= Chesapeake and Ohio Canal Association =

US non-profit organization

The Chesapeake and Ohio Canal Association is a not-for-profit organization that supports the Chesapeake and Ohio Canal National Historical Park. Its charter states that the association is "concerned with the conservation of the natural and historical environment of the C&O Canal and the Potomac River Basin."

==History==

In 1954, Supreme Court Justice William O. Douglas and a group of conservation-minded fellow hikers walked the C&O Canal from Cumberland, Maryland, to Washington, D.C. Their aim was to head off a plan to build a highway atop the canal right-of-way. They advocated that a C&O Canal national park be created instead. Two years following the hike, Douglas proposed, and the hiking group unanimously approved, the formation of the C&O Canal Association to promote the national park proposal. The association organized popular "Reunion" hikes on the canal to publicize the park idea; at the same time, it urged Congress to pass legislation establishing a C&O Canal National Historical Park. These efforts finally yielded fruit in 1971 when Congress enacted the legislation creating the park. In 1991 the Chesapeake & Ohio Canal Canal Association donated its papers to The George Washington University. They are currently under the care of GWU's Special Collections Research Center, located in the Estelle and Melvin Gelman Library. There have been subsequent donations from that time.
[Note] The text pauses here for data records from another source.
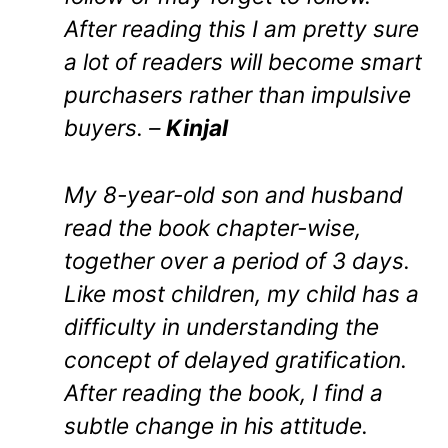
After reading this I am pretty sure
a lot of readers will become smart
purchasers rather than impulsive
buyers. –
Kinjal
My 8-year-old son and husband
read the book chapter-wise,
together over a period of 3 days.
Like most children, my child has a
difficulty in understanding the
concept of delayed gratification.
After reading the book, I find a
subtle change in his attitude.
==Recent activity and objectives==

Since 1971, the association has combined its hiking tradition with volunteer service to the Park. The group sponsors major annual hikes in the spring and fall, as well as a Cumberland-to-Washington Through Hike every fifth year in honor of the famous 1954 hike. The association also holds many other hiking, canoeing, cycling, and canal-related events, all open to the general public, as part of a program that offers recreation while enhancing public enthusiasm and support for the C&O Canal NHP.

The association provides volunteers to help the short-staffed Park through programs that include the Level Walkers, individuals who patrol assigned portions of the towpath, removing trash and reporting problems to NPS. The association’s Volunteers-In-Parks group performs such tasks as removing invasive plants, painting and repairing structures, rehabilitating trails, and installing interpretive wayside signs. Other volunteer programs include providing information to Park visitors at Lockhouse 75.

Since 2001, the association has produced C&O Canal "towpath tags," which each year feature an image of a different canal structure or scene. The laminated tags, which offer a way for individuals to show their support of the Park, are available at the Park’s visitor centers. In exchange, visitors make a small suggested contribution that goes directly to the Park.

An overriding objective of the association is maintaining the continuity of the C&O Canal NHP. To that end, the group has worked successfully to help accomplish such projects as restoration of the Widewater section of the towpath and of the Monocacy Aqueduct. The association has also been a supporting partner of the Catoctin Aqueduct Restoration Fund. Since 2005, a major goal has been the restoration of the towpath in the Big Slackwater area, which had been closed due to severe erosion. It was reopened in 2012.

The association recognizes that citizen participation is necessary to securing a bright future for the Park, which is not only vulnerable to the forces of nature, but has long suffered from insufficient resources for its adequate maintenance. Membership in the association is open to anyone who supports the organization’s aim to preserve and protect the C&O Canal and its natural setting along the Potomac River.